Bernard Dimey débarque à Montmartre à l’âge de 25 ans et vivra sur la Butte jusqu’à sa disparition en 1981. Il habite successivement rue Ramey, rue Paul Albert, rue Saint-Vincent, rue Cauchois, puis s’installe en 1961 au 13 rue Germain Pilon. C’est ici qu’il trouvera l’inspiration pour écrire ses premiers poèmes et chansons, interprétées par les plus grands noms de la chanson française. Il fréquente assidument les bistrots et autres cabarets du quartier, et devient au fil des années une véritable figure emblématique du quartier, surnommé « l’ogre ». On retrouve quelques une de ses plus beaux poèmes dans le recueil « Soif de Montmartre » illustré en 1993 par Claire Dupoizat.

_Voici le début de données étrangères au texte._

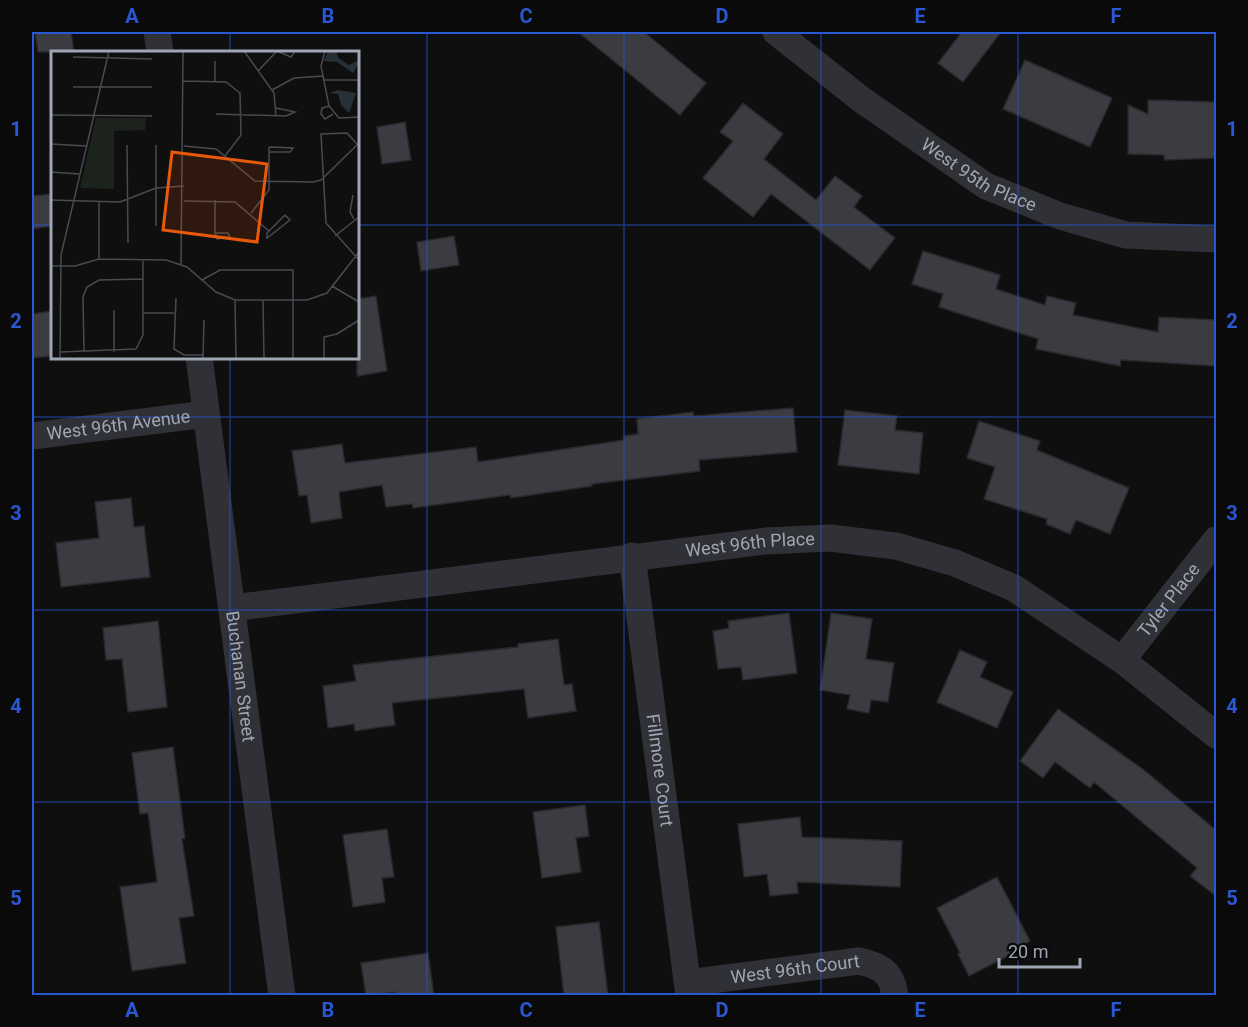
<svg xmlns="http://www.w3.org/2000/svg" width="1248" height="1027" font-family="Roboto,sans-serif">
	<style>
		.building { fill: #3b3c41; stroke: #29292d; stroke-width: 1.5 }
		.lines { fill: none; stroke-linecap: round; stroke-linejoin: round }
		.minor { stroke: #303136; stroke-width: 27 }
		.grid { fill: none; stroke: #2a57d4; stroke-width: 1.5; stroke-opacity: 0.55 }
		.labels { text-anchor: middle; stroke-width: 4.5; stroke-linejoin: round; paint-order: stroke }
		.street-label { font-size: 18px; fill: #9fa6b3; stroke: #0a0a0b }
		.inset-road { fill: none; stroke: #494b51; stroke-width: 1.5 }
		.view { fill: #e8590c; fill-opacity: 0.15; stroke: #e8590c; stroke-width: 3 }
		.inset-edge { fill: none; stroke: #9fa6b3; stroke-width: 3 }
		.neatline { fill: none; stroke: #2a57d4; stroke-width: 2 }
		.grid-label { font-size: 20px; text-anchor: middle; font-weight: bold; fill: #2a57d4 }
	</style>
	<rect width="100%" height="100%" fill="#0f0f10"/>
	<path class="building" d="M35,32H71L74,52H38Z
		M578,32H644L706,83L680,115Z
		M962,32H1001L963,82L938,63Z
		M1025,60L1112,98L1090,147L1003,109Z
		M1148,100L1216,102V158L1164,160V155L1128,154V105L1148,114Z
		M743,103L783,134L764,159L816,200L835,176L862,196L854,207L895,238L870,270L771,194L753,217L703,178L733,141L720,132Z
		M405,122L411,160L382,164L377,127Z
		M52,194V226L32,229V196Z
		M454,236L459,265L421,271L417,242Z
		M923,251L1000,275L996,289L1045,305L1047,296L1076,303L1073,315L1158,332L1159,317L1216,320V366L1121,360L1120,366L1036,349L1038,339L939,307L943,294L912,284Z
		M376,296L387,371L357,376V299Z
		M52,311V356L32,358V314Z
		M793,408L797,452L699,460L700,471L592,484V486L511,498L510,495L413,508L412,504L386,507L382,485L339,492L342,518L311,523L307,495L299,496L292,451L342,444L345,463L476,447L478,462L624,440V436L638,434L637,419L693,412L694,416Z
		M845,410L897,416L895,430L923,433L919,474L838,465Z
		M979,421L1040,441L1037,450L1129,488L1110,534L1076,520L1070,534L1046,524L1047,519L984,499L995,467L967,458Z
		M131,498L134,527L144,526L150,577L61,587L56,543L99,538L95,502Z
		M789,613L797,673L743,680L741,667L718,669L713,631L729,628L728,621Z
		M831,613L872,619L866,659L894,663L888,702L871,700L869,713L847,709L850,695L820,690Z
		M158,621L167,707L128,712L122,659L106,660L103,628Z
		M558,639L564,685L572,684L576,711L528,718L524,689L392,703L395,725L355,731L354,724L328,728L323,686L356,681L353,665L518,647V644Z
		M960,650L987,662L980,677L1013,692L997,728L937,702Z
		M1058,709L1144,770L1216,830V896L1190,876L1197,868L1094,782L1090,788L1055,762L1043,778L1020,761Z
		M173,747L185,838L182,839L194,916L179,918L186,963L132,971L120,887L157,882L148,813L140,814L132,753Z
		M585,805L589,836L576,838L581,872L542,878L533,812Z
		M800,817L802,837L902,841L900,887L797,882L798,893L770,896L767,874L744,877L738,824Z
		M387,829L394,877L382,878L385,902L353,907L343,835Z
		M997,877L1030,941L1011,952L1012,954L969,976L958,954L960,953L937,908Z
		M599,922L608,996H564L556,927Z
		M428,953L434,996H395V992L366,996L361,963Z"/>
	<g class="lines">
		<g class="minor">
			<path d="M157,32L160,52"/>
			<path id="s1" d="M776,32L862,100L986,186L1060,216L1126,235L1216,239"/>
			<path id="s2" d="M199,357L282,996"/>
			<path id="s3" d="M32,436L206,414"/>
			<path id="s4" d="M632,556L689,996"/>
			<path id="s5" d="M232,608L766,541L830,538L896,546L955,563L1014,588L1122,660L1216,735"/>
			<path id="s6" d="M1122,660L1216,540"/>
			<path id="s7" d="M688,983L859,961C881,966 892,972 895,996"/>
		</g>
	</g>
	<path class="grid" d="M230,32V52M427,32V996M624,32V996M821,32V996M1018,32V996M32,225H52M357,225H1216M230,357V996M32,417H1216M32,610H1216M32,802H1216"/>
	<g class="labels">
		<g class="street-label">
			<text dy="6" stroke="none"><textPath href="#s1" startOffset="249">West 95th Place</textPath></text>
			<text dy="6" stroke="none"><textPath href="#s3" startOffset="87">West 96th Avenue</textPath></text>
			<text dy="6" stroke="none"><textPath href="#s5" startOffset="522">West 96th Place</textPath></text>
			<text dy="6" stroke="none"><textPath href="#s6" startOffset="76">Tyler Place</textPath></text>
			<text dy="6" stroke="none"><textPath href="#s2" startOffset="322">Buchanan Street</textPath></text>
			<text dy="6" stroke="none"><textPath href="#s4" startOffset="216">Fillmore Court</textPath></text>
			<text dy="6" stroke="none"><textPath href="#s7" startOffset="108">West 96th Court</textPath></text>
		</g>
	</g>
	<g transform="translate(51 51)">
		<rect width="308" height="308" fill="#0f0f10"/>
		<path d="M45,67H95L94,79L63,80V138L29,137Z" fill="#1b231c"/>
		<path d="M277,0H285L287,7L298,14L307,9V14L302,22L286,11L273,10ZM287,39L305,42L298,62L290,54L287,43L278,42Z" fill="#273037"/>
		<path class="inset-road" d="M193,0L223,42L225,65M226,0L240,6L244,0M274,0L270,15L278,55L288,67L308,66M22,6L101,8M164,10V30M207,20L226,0M273,29H308M132,30L175,31L189,42L190,84L174,105M22,36H101M221,39L243,27L272,25M278,55L271,57L270,63L274,68L282,63M165,63L235,65L244,61L225,57M0,64L101,65M0,93L35,95M76,94L77,192M105,94V175M307,94L296,82L270,83L275,172L308,209M133,95L165,98L204,130L262,131L270,129L308,92M0,121L28,123M302,144L299,161L303,168M0,149L69,151L105,137L133,135M164,149V182M48,150V208M133,150L184,151L218,180M200,162L218,139V97L219,96L242,97L239,101H218M234,164L239,169L216,187V182ZM164,182H177L179,186L166,188ZM284,185L308,166M130,213L132,0M0,215H24L48,208L115,209L136,216L165,241L184,249H256L276,242L308,201M151,229L169,219H242V307M281,235L308,251M125,247L123,298L133,304H152M184,249L185,307M212,249L213,307M92,262H123M85,298L92,284V209M9,301L85,298M33,301L32,246L36,236L48,229L92,228M63,301V259M9,307L10,204L58,0M152,307L153,269M273,307V286L286,283L308,269"/>
		<path class="view" d="M121,101L216,113L206,191L112,179Z"/>
		<rect width="308" height="308" class="inset-edge"/>
	</g>
	<rect width="1248" height="1027" fill="none" stroke="#0a0a0b" stroke-width="66"/>
	<path d="M999 958v9h81v-9" fill="none" stroke="#9fa6b3" stroke-width="3"/>
	<text x="1008" y="958" font-size="18" fill="#9fa6b3" stroke="#0a0a0b" stroke-width="4.5" paint-order="stroke">20 m</text>
	<rect x="33" y="33" width="1182" height="961" class="neatline"/>
	<g class="grid-label">
		<text x="132" y="23">A</text>
		<text x="328" y="23">B</text>
		<text x="526" y="23">C</text>
		<text x="722" y="23">D</text>
		<text x="920" y="23">E</text>
		<text x="1116" y="23">F</text>
		<text x="16" y="136">1</text>
		<text x="1232" y="136">1</text>
		<text x="16" y="328">2</text>
		<text x="1232" y="328">2</text>
		<text x="16" y="520">3</text>
		<text x="1232" y="520">3</text>
		<text x="16" y="713">4</text>
		<text x="1232" y="713">4</text>
		<text x="16" y="905">5</text>
		<text x="1232" y="905">5</text>
		<text x="132" y="1017">A</text>
		<text x="328" y="1017">B</text>
		<text x="526" y="1017">C</text>
		<text x="722" y="1017">D</text>
		<text x="920" y="1017">E</text>
		<text x="1116" y="1017">F</text>
	</g>
</svg>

Les feignants du Lux-Bar, les paumés, les horribles,
Tous ceux qui, rue Lepic, vienn’nt traîner leurs patins,
Les rigolos du coin, les connards, les terribles
Qui sont déjà chargés à dix heur’ du matin…
Les racines au bistrot, ça va pas jusqu’à Blanche,
Et même les Abbesses, ils ont jamais vu ça !
Avec dix coups d’rouquin ils se font leur dimanche
Et je les aime bien, je n’sais pas trop pourquoi.
Y a Jojo qui connaît des chansons par centaines,
Qui gueule comme un âne avec un’ voix d’acier
Et sur un ch’val boiteux va bouffer tout’ sa s’maine,
Qui crèv’rait si demain on supprimait l’tiercé,
Et l’Patron du Lux-Bar, c’est l’Auvergne en personne,
Bien avant d’savoir lire il savait d’jà compter,
Mais tous les habitués viennent pour la patronne
Et lui, le malheureux, s’en est jamais douté !
Et puis y a les souris des rues avoisinantes
Au valseur agressif, au sourire accueillant,
Qui font toujours la gueule et sont toujours contentes,
Qui racontent leur vie en séchant leur coup d’blanc.
Au Lux-Bar on s’retrouve un peu comme en famille ;
L’poissonnier d’à côté, çui qui vend du requin,
Vient y boir’ son whisky parmi les joyeux drilles
Qui ne sont rien du tout, mais qui sont tous quelqu’un.
Les copains du Lux-Bar, les truands, les poètes,
Tous ceux qui dans Paris ont trouvé leur pat’lin
Au bas d’la rue Lepic viennent se fair’ la fête
Pour que les Auvergnats puissent gagner leur pain.